In un’epoca segnata da crisi ricorrenti e da una crescente sete di autenticità, il mondo del vino italiano si ritrova nuovamente a un bivio. Non è solo questione di vendite o di esportazioni in crescita. È una questione di senso. Che cosa rappresenta oggi il vino? È ancora un’espressione culturale profonda, o è diventato semplicemente un bene di consumo come tanti?
A rifletterci è Angelo Peretti, profondo conoscitore di territori e voce fuori dal coro, che abbiamo incontrato in occasione della presentazione dei suoi due ultimi libri: Esercizi spirituali per bevitori di vino e Manuale di autodifesa per astemi. L’evento si è svolto presso la cantina Podere Ema, a Grassina (Bagno a Ripoli, Firenze), tra le colline fiorentine. Un luogo non casuale: qui il vino non è solo prodotto, ma narrato, pensato, discusso.
“La crisi del metanolo alla fine degli anni ’80,” racconta Peretti, “ha segnato un punto di svolta. Una crisi devastante che si è trasformata in un’opportunità, spingendo il vino italiano verso una crescita qualitativa importante. Ma oggi siamo di nuovo a un punto critico. Sta per cambiare qualcosa, ma è difficile dire in quale direzione.”
Per Peretti, il nodo centrale è culturale. “L’Europa ha bisogno di un nuovo umanesimo – spiega – un ritorno a una visione della società che rimetta al centro l’uomo, il territorio, il fare con senso. E in questo ‘fare’ c’è anche il vino. Senza la sua componente umanistica, il vino è solo una bevanda come tante. Non racconta più nulla.”
Un concetto che Peretti sviluppa anche nei suoi libri, in cui il vino diventa pretesto per riflettere sull’identità, il desiderio, la comunità. “Dobbiamo smettere di parlare solo di sentori, fiori, frutti. Il vino non è un quiz organolettico. Dobbiamo tornare a parlare di persone, di esperienze, di valori. Solo così il vino può recuperare la sua funzione simbolica.”
Una funzione che rischia di venire meno anche per effetto del cosiddetto overtourism, un fenomeno che tocca in modo crescente le regioni vinicole più iconiche, come la Toscana o le Langhe. “Penso a Bardolino, dove sono nati i miei genitori – racconta – che fino a metà Novecento era una denominazione di altissimo profilo. Poi l’arrivo massiccio del turismo, soprattutto tedesco, ha spinto verso una produzione di quantità, a scapito della qualità. Solo negli ultimi anni si sta cercando di tornare a un’identità più forte, grazie a giovani produttori motivati.”

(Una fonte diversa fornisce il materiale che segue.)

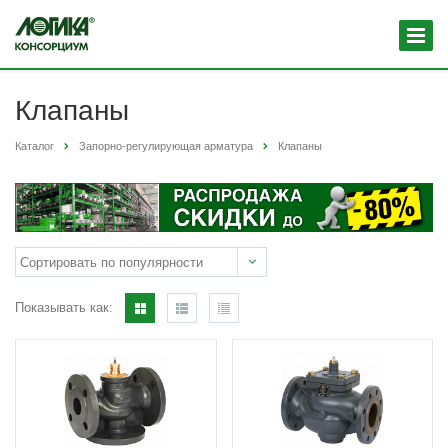
Клапаны
Каталог
Запорно-регулирующая арматура
Клапаны
Показывать как:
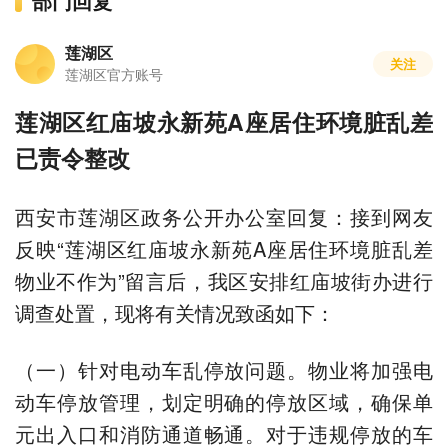
部门回复
莲湖区
关注
莲湖区官方账号
莲湖区红庙坡永新苑A座居住环境脏乱差
已责令整改
西安市莲湖区政务公开办公室回复：接到网友
反映“莲湖区红庙坡永新苑A座居住环境脏乱差
物业不作为”留言后，我区安排红庙坡街办进行
调查处置，现将有关情况致函如下：
（一）针对电动车乱停放问题。物业将加强电
动车停放管理，划定明确的停放区域，确保单
元出入口和消防通道畅通。对于违规停放的车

Eppure, la fiducia resta. “Toscana e Langhe – afferma – hanno ancora molti anticorpi. Se ci si muove in quei territori, si vede ancora più verde che strutture turistiche. Certo, ci sono zone molto aggredite, come Montalcino, ma c’è anche una coscienza crescente. Credo che questi luoghi abbiano la forza culturale per resistere all’omologazione.”
La riflessione si chiude con una nota di speranza. Se il vino saprà tornare a essere una narrazione umana prima che commerciale, potrà ancora rappresentare un valore, un punto di riferimento, un ponte tra passato e futuro. Ma servirà uno sforzo collettivo – di chi lo produce, di chi lo racconta, di chi lo beve – per restituirgli quella profondità che lo ha reso, da sempre, una delle espressioni più nobili della nostra civiltà.